Kidnapped aid worker backs PM over 'no deal' stance
A Japanese woman kidnapped by Iraqi militants last month said she backed Tokyo’s rejection of her captors’ demands that it withdraw its troops from Iraq or see her burned alive.
In her first public remarks about her week-long ordeal, volunteer aid worker Nahoko Takato said she was terrified of being killed by the gunmen who took her and two compatriots hostage at an Iraqi petrol station on April 7.
The rebels said they would burn the three alive unless Japan pulled its military out of Iraq. Prime minister Junichiro Koizumi refused, saying he would not bow to terrorist demands.
The three were released a week later through the intervention of Muslim clerics.
“I think it was natural that they didn’t withdraw the Self-Defence Forces (Japan’s military),” Takato said in an interview with the Japanese press reported by Kyodo News Agency.
She added she had been well aware of the risks of going to Iraq.
“I prepared myself for that fact that I could die at any time,” Takato said. “I acted after having reflected carefully.”

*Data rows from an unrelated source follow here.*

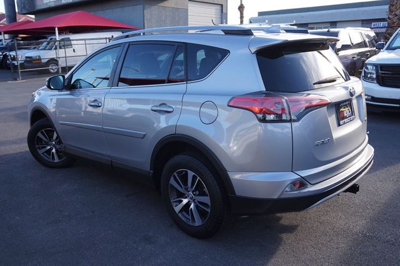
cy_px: 133
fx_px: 350
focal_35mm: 32
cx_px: 200
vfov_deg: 41.7
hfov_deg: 59.5
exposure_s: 1/80
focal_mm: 21
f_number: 5.6
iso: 100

Returning home to Japan, the three found themselves the target of intense criticism as the media and government officials slammed them for ignoring official travel warnings and for not taking enough safety precautions.

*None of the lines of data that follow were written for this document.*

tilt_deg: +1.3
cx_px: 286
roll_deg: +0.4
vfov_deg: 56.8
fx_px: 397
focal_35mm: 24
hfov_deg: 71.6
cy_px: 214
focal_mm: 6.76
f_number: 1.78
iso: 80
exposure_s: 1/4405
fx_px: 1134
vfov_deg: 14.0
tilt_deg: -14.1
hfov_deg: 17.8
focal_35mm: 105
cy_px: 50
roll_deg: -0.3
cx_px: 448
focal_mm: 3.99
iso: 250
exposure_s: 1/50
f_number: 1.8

Relatives of the three were also widely criticised for publicly urging Koizumi to accept the kidnappers’ demands.
Takato, 34, did not directly rebut the criticism, saying only: “I think it is natural that there are many opinions.” She said, however, that she believed her aid work was more important than ever.
Takato said she continued to think of the situation in Iraq every day and harboured no ill feeling towards Iraqis.

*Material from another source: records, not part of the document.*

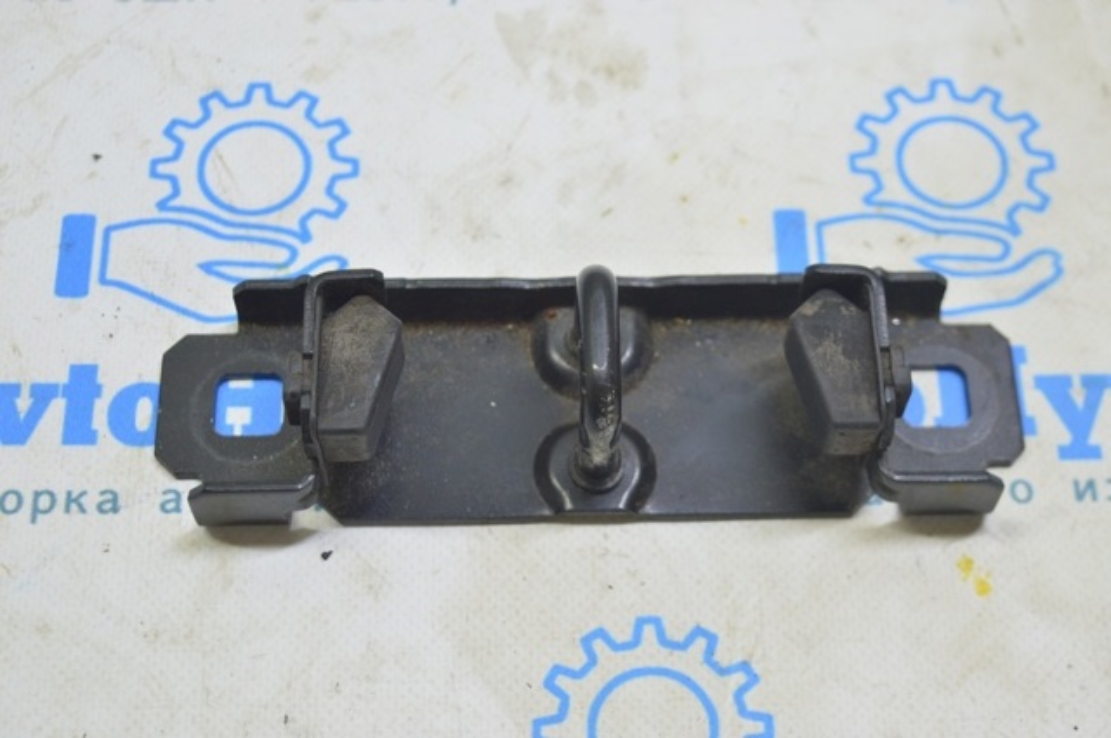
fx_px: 2080
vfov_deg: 20.1
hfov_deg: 29.9
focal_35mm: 68
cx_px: 556
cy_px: 369
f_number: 5.6
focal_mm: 45
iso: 400
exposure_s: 1/20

In a grim video aired repeatedly on Japanese television, the kidnappers manhandled the three at gunpoint and pointed knives at their throats. Takato said she tried to tell the gunmen she was in Iraq to help their country so they would spare her, the photojournalist and the other aid worker.
Japan has maintained its deployment of about 550 Japanese soldiers in the south-eastern Iraq city of Samawah carrying out non-combat, humanitarian projects. It is this country’s largest military mission since the Second World War ended in 1945.
Two other Japanese people taken hostage in a separate incident last month were also released unharmed.